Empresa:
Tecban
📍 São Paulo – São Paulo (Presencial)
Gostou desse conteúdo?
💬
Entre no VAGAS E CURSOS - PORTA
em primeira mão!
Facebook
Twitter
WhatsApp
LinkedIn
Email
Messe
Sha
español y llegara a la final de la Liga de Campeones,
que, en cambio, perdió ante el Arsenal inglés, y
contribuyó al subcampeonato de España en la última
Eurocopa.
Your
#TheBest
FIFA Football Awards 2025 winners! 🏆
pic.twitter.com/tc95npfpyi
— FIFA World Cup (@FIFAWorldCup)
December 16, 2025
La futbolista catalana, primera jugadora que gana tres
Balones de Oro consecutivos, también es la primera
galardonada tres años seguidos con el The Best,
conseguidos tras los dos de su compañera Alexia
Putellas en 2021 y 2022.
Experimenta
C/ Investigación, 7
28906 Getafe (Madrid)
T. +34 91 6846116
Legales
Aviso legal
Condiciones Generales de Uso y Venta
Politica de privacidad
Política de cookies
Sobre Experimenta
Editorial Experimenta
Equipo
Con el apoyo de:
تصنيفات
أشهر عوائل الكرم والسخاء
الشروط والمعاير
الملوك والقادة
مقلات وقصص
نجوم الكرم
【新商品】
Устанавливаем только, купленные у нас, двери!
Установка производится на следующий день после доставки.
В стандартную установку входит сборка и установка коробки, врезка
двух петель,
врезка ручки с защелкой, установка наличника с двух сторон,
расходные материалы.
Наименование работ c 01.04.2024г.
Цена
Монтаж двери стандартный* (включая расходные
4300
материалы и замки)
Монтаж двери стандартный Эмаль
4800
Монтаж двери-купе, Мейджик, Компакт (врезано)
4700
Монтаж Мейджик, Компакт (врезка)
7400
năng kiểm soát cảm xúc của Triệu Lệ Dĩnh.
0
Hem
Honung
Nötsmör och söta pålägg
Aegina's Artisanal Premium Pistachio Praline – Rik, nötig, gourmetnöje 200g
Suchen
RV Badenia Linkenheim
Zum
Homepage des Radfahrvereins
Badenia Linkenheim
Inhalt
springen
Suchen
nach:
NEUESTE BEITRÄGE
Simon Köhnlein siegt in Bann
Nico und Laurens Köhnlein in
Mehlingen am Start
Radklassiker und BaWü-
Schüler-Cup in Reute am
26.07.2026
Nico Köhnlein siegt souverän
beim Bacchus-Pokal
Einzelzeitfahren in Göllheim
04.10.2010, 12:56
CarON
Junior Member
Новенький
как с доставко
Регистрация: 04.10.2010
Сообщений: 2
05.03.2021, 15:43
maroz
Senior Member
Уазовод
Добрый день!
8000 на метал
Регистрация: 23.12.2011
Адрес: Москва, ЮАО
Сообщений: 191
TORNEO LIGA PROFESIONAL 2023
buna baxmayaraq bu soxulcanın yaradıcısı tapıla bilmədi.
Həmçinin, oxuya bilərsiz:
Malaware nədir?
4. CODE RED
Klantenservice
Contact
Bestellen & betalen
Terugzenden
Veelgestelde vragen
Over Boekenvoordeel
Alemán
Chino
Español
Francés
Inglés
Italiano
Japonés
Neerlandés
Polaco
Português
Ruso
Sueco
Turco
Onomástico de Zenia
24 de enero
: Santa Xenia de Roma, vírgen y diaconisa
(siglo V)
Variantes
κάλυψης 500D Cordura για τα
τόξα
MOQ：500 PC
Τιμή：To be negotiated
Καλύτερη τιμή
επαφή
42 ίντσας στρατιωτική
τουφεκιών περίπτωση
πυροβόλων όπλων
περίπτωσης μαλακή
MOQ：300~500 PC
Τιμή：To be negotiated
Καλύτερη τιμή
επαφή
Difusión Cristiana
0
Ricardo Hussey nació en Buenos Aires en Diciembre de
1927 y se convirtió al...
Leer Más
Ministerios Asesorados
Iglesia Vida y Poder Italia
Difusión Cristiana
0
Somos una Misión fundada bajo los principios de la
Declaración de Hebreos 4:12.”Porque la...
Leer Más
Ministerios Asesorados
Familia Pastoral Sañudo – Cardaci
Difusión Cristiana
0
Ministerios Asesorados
◆ ◆ ◆
Report every line of the data above that contains the string "الكرم" by copying it in full.

EXPECTED OUTPUT:
أشهر عوائل الكرم والسخاء
نجوم الكرم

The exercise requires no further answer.